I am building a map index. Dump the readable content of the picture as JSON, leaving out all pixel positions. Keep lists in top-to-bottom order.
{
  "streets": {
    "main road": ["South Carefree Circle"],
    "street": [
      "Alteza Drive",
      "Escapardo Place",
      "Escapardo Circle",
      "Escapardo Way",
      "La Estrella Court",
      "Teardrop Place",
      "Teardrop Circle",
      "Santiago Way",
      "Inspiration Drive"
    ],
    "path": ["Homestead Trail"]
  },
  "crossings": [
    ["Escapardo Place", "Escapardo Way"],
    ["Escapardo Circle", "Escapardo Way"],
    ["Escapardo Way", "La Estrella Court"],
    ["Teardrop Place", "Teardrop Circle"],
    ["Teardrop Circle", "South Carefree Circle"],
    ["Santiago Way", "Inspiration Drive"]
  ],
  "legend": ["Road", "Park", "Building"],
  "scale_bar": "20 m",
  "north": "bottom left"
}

Assignment :: The answer must reproduce all of the entries exactly.

Task response ::
I am building a map index. Dump the readable content of the picture as JSON, leaving out all pixel positions. Keep lists in top-to-bottom order.
{
  "streets": {
    "main road": ["South Carefree Circle"],
    "street": [
      "Alteza Drive",
      "Escapardo Place",
      "Escapardo Circle",
      "Escapardo Way",
      "La Estrella Court",
      "Teardrop Place",
      "Teardrop Circle",
      "Santiago Way",
      "Inspiration Drive"
    ],
    "path": ["Homestead Trail"]
  },
  "crossings": [
    ["Escapardo Place", "Escapardo Way"],
    ["Escapardo Circle", "Escapardo Way"],
    ["Escapardo Way", "La Estrella Court"],
    ["Teardrop Place", "Teardrop Circle"],
    ["Teardrop Circle", "South Carefree Circle"],
    ["Santiago Way", "Inspiration Drive"]
  ],
  "legend": ["Road", "Park", "Building"],
  "scale_bar": "20 m",
  "north": "bottom left"
}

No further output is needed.